It's a bit of calculus mixed in with a bit of malevolence.
The calculus part:
The output voltage is a function of the five resistances (R1-R4 and Rshunt). Let us forget from now on of the proportional term I_sense that will play no part from here on. \$V_o = \frac{R_sR_4}{R_1R_3}\left(R_1 + R_2 + R_3\right)\$.

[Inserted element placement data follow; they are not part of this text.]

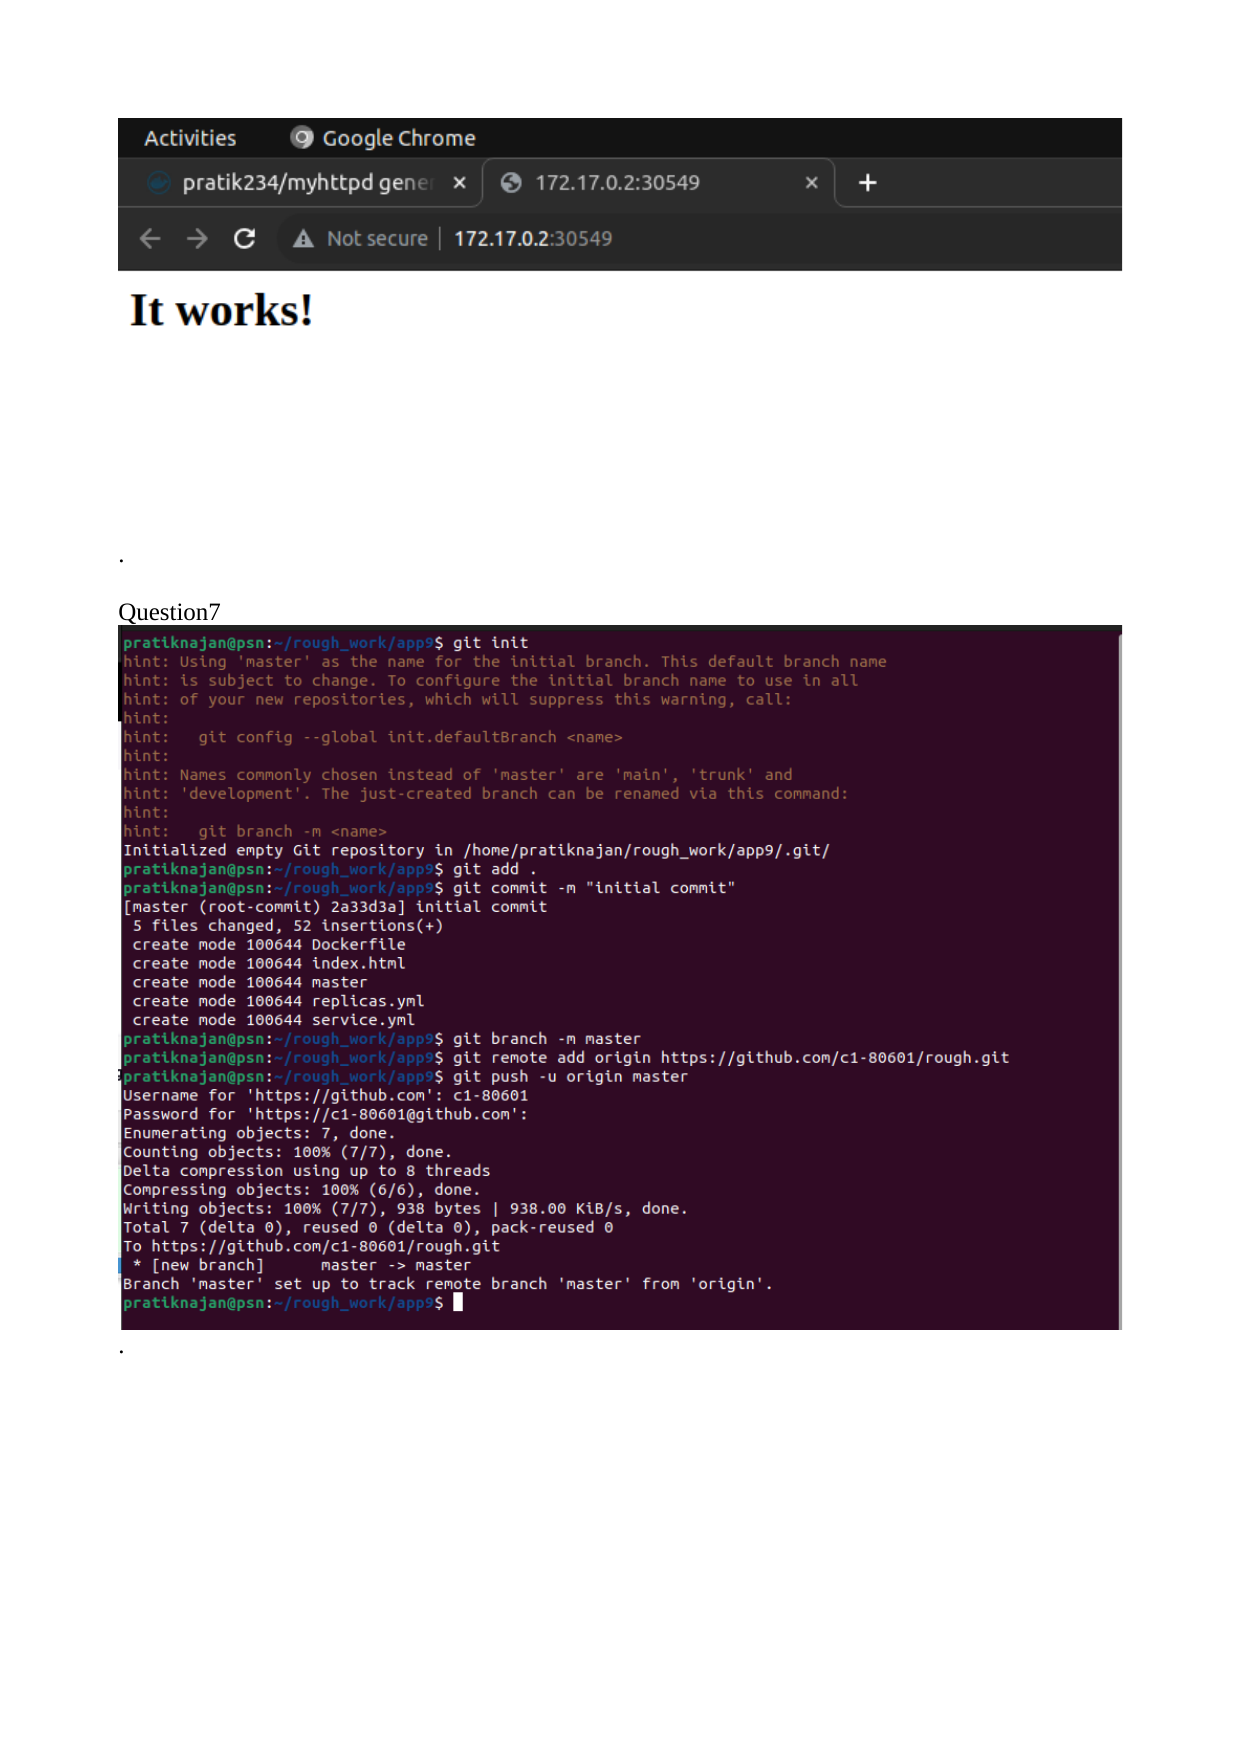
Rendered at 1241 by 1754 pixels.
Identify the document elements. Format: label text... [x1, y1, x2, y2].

picture [118, 625, 1123, 1330]
text Question7 [118, 597, 1122, 625]
picture [118, 118, 1123, 539]
text . [118, 1330, 1122, 1358]
text . [118, 539, 1122, 568]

To know what happens when one resistance varies a little, you must compute the partial derivative with respect to that variable. Let us just do that, and rearrange things afterwards:
\$\displaystyle \frac{\partial V_o}{\partial R_1} \quad = \quad \frac{R_sR_4}{R_1R_3}\cdot\frac{-R_2-R_3}{R_1}\$
\$\displaystyle \frac{\partial V_o}{\partial R_2} \quad = \quad \frac{R_sR_4}{R_1R_3} \$
\$\displaystyle \frac{\partial V_o}{\partial R_3} \quad = \quad \frac{R_sR_4}{R_1R_3}\cdot\frac{-R_1-R_2}{R_3}\$
\$\displaystyle \frac{\partial V_o}{\partial R_4} \quad = \quad \frac{R_sR_4}{R_1R_3}\cdot\frac{R_1+R_2+R_3}{R_4}\$
and (this we will treat apart):
\$\displaystyle \frac{\partial V_o}{\partial R_s} \quad = \quad \frac{R_sR_4}{R_1R_3}\cdot\frac{R_1+R_2+R_3}{R_s}\$
Now, note that the resistor error is relative to the value of the resistor. That is, if resistor precision is \$\epsilon\$, then the worst error of say R1 will be \$\epsilon R_1\$. Meaning that the error contributed by R1 will be:
\$\displaystyle e_1 = \epsilon R_1 \cdot \frac{\partial V_o}{\partial R_1} \$
and so on.
So the errors contributed by each resistor are:
\$\displaystyle e_1 \quad = \quad \epsilon \cdot \frac{R_sR_4}{R_1R_3}\left(-R_2 - R_3\right) \$
\$\displaystyle e_2 \quad = \quad \epsilon \cdot \frac{R_sR_4}{R_1R_3}R_2 \$
\$\displaystyle e_3 \quad = \quad \epsilon \cdot \frac{R_sR_4}{R_1R_3}\left(-R_1 - R_2\right) \$
\$\displaystyle e_4 \quad = \quad \epsilon \cdot \frac{R_sR_4}{R_1R_3}\left(R_1 + R_2 + R_3\right)\$
and:
\$\displaystyle e_s \quad = \quad \epsilon \cdot \frac{R_sR_4}{R_1R_3}\left(R_1 + R_2 + R_3\right)\$
The malevolent part:
If we are to assume the worst, we should not add these errors, but their absolute values. So forget about the signs in e1, e2, e3 and e4, and add them up. Notin that they have all the fractional term RsR4/R1R3 in common, they add up to the expected:
\$\displaystyle e \quad = \quad \epsilon\cdot \frac{R_sR_4}{R_1R_3}\left(2R_1 + 4R_2 + 2R_3\right)\$
And now it's very easy to get an expression for error. Write:
\$\displaystyle V_{altered} \quad = \quad V_o + e \quad = \quad \frac{R_sR_4}{R_1R_3}\left(R_1 + R_2 + R_3\right) + \epsilon\cdot \frac{R_sR_4}{R_1R_3}\left(2R_1 + 4R_2 + 2R_3\right) \quad = \$
\$\frac{R_sR_4}{R_1R_3}\left(R_1 + R_2 + R_3\right) \cdot\left[1 + \frac{2R_1 + 4R_2 + 2R_3}{R_1 + R_2 + R_3}\cdot\epsilon\right]
\quad = \quad V_o \cdot\left[1 + \frac{2R_1 + 4R_2 + 2R_3}{R_1 + R_2 + R_3}\cdot\epsilon\right]\$
Doing just the same for the shunt resistance gives the shunt term.